▸ **Extract to read**:
□ □ □
Henry Alden Clark (January 7, 1850 – February 15, 1944) was a Republican member of the U.S. House of Representatives from Pennsylvania.

Career
After admission to the bar in 1878, Clark was associated with the Edison electric light interests in New York.  He moved to Erie, Pennsylvania, in 1882, continuing with the Edison corporation until 1887.  He was admitted to the Pennsylvania bar, and served as a member of the Common Council of Erie in 1888.

He bought and edited the Erie Gazette from 1890 to 1892.  He served as Chairman of the Republican city and county committees in 1890, and as City Solicitor of Erie from 1896 until 1899.  He served in the Pennsylvania State Senate from 1911 through 1915.
□ □ □
▸ **Using the information**:
#1 Answer these questions from the Henry Alden Clark biography:
(a) In what year did Clark move to Erie, Pennsylvania?
(b) Which newspaper did he buy and edit?
(c) During which years did he serve in the Pennsylvania State Senate?
#2 Rewrite the stretch of the Henry Alden Clark biography from "Henry Alden Clark" through "Erie in 1888.", substituting "Westinghouse" for every occurrence of "Edison".

Stored data entries
□ □ □
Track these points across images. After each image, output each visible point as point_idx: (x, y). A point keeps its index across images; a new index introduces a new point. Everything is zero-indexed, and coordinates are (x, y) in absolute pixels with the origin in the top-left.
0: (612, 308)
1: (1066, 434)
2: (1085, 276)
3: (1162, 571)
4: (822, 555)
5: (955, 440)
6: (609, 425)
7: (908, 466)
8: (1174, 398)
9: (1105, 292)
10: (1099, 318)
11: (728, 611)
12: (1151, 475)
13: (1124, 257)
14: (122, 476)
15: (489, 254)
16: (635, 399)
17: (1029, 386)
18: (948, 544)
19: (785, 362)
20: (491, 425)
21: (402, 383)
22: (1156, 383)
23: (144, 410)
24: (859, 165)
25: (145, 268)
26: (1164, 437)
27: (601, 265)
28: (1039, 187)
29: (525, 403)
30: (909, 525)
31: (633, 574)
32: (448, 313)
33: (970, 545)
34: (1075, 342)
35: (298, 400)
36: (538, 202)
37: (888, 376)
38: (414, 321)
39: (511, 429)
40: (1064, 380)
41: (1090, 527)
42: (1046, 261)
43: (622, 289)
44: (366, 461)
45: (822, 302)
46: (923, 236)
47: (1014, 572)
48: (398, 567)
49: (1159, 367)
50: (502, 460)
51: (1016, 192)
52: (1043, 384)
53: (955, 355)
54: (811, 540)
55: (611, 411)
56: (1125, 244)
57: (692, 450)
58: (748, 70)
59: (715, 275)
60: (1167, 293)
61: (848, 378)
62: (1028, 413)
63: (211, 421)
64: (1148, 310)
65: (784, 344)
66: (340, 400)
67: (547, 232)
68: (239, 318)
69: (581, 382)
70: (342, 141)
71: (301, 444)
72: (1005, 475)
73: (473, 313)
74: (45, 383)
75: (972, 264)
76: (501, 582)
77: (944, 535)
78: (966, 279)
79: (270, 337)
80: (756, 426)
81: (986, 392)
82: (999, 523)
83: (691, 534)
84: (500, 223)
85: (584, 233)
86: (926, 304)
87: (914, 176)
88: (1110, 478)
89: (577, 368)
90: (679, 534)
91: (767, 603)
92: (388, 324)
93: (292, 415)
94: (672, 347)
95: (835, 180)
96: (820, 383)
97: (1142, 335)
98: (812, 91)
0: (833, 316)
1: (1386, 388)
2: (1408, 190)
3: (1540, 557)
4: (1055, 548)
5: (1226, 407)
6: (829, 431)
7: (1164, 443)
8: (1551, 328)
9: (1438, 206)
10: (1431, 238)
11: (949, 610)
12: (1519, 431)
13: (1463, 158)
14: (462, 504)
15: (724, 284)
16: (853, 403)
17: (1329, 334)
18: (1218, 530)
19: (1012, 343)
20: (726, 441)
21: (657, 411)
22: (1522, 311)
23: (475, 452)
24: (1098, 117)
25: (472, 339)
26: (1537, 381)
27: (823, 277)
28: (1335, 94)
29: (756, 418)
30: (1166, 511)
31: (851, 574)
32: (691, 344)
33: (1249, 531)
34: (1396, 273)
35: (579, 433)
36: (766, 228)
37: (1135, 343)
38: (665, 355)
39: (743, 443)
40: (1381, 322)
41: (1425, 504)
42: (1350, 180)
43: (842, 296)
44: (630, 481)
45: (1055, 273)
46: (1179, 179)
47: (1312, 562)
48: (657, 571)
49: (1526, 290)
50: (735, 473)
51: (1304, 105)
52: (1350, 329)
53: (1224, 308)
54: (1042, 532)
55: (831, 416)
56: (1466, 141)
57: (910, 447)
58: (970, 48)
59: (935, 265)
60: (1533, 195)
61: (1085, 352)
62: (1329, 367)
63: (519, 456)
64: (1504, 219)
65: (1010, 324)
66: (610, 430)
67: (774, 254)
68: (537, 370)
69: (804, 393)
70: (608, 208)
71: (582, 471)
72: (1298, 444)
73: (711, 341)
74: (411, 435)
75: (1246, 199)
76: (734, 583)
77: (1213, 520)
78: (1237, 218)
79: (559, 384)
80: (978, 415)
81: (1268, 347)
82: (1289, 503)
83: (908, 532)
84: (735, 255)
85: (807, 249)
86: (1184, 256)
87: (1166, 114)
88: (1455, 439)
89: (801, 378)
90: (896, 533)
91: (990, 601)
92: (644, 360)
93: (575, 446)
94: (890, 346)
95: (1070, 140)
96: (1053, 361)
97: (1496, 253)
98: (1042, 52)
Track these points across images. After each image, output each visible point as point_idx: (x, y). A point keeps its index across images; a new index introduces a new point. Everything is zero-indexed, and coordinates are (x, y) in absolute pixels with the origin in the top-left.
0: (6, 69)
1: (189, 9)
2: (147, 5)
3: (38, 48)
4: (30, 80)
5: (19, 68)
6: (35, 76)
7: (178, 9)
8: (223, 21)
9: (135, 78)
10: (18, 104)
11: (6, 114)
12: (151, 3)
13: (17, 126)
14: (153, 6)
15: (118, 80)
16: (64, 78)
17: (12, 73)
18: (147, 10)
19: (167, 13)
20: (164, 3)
□ □ □
▸ **Per-task answers**:
#1
(a) 1882
(b) The Erie Gazette
(c) From 1911 through 1915

#2
Henry Alden Clark (January 7, 1850 – February 15, 1944) was a Republican member of the U.S. House of Representatives from Pennsylvania.

Career
After admission to the bar in 1878, Clark was associated with the Westinghouse electric light interests in New York.  He moved to Erie, Pennsylvania, in 1882, continuing with the Westinghouse corporation until 1887.  He was admitted to the Pennsylvania bar, and served as a member of the Common Council of Erie in 1888.